NEW ORLEANS–One of the prevailing themes of this year’s Mobile Banking Summit is there is nothing inherently wrong with plastic cards: A number of speakers, panelists and attendees with a major stake in mobile payments all acknowledge that physical cards work well, posing a steep hill to climb to get consumers to use their phones to make payments.
“Mobile has to deliver something better,” says Brent Samuels, a senior manager at First Annapolis, a payments consulting firm.
One of the players charged with delivering something better, the Isis consortium, made its case to a room full of bankers at a conference session detailing how mobile banking solutions can migrate to offering more sophisticated payment services through the channel.
Isis, which is an alliance between AT&T, Verizon and T-Mobile, showed a marketing video in which a person pays for a transit ticket, shops for groceries, views special offers and pays at a self serve kiosk-all by using her mobile phone. There’s even a frustrated second shopper unsuccessfully rummaging through her purse to find her plastic card thrown in for good measure. “[We want] to make the world ‘clickable,’” says Jim Stapleton, chief sales officer of Isis.
There’s still a lot to be worked out before mobile payments become ubiquitous-namely tech interoperability and revenue sharing issues, but for Isis the actual use case is clear.

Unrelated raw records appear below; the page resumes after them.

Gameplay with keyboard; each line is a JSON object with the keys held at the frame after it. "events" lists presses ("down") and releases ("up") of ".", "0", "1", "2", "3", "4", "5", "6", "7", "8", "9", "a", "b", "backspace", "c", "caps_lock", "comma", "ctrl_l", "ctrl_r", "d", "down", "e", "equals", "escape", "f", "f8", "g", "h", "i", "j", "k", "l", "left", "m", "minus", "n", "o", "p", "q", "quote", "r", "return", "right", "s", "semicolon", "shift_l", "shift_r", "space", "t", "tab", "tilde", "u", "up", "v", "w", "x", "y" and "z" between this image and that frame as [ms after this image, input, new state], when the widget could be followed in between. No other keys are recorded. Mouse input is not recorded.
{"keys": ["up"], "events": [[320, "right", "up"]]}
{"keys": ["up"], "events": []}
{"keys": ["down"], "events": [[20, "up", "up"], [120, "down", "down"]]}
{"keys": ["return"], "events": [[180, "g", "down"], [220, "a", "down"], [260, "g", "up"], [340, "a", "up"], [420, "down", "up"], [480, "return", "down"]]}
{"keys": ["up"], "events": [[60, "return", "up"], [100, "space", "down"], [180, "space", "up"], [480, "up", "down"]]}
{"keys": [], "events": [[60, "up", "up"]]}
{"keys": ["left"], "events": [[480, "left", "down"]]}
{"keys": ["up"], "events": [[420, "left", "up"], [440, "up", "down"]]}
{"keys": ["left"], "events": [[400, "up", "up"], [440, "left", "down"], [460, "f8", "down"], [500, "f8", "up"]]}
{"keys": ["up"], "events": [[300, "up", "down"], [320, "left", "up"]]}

Consumers can activate their account, access info and perform transactions via a mobile wallet, while issuers get the ability to integrate user data with payments transactions for a variety of CRM, sales, authentication and other security and service benefits. “[The issuer] should be part of the shopping experience through more [of the process] than just the end point of the transaction,” says Stapleton.
Eric Crozier, senior director of product development for Barclaycard U.S., says the growth of mobile payments and other services is “turning around” the traditional model in which information is exchanged between bank and consumer: Consumers who are accustomed to getting info manually at a branch or in the mail, then opting in to a mobile app, will soon receive information and execute most payments and other financial business on their mobile device. One of the benefits of that trend is the removal of paper. There’s also the opportunity to broaden the overall customer base by offering mobile payments and account information as a prepaid service.
Kevin Morrison, senior vice president of prepaid for US Bank, says that offering mobile access to an account with a record of deposits and transactions that are “happening” would provide most consumers with many of the fundamental banking services that they would need.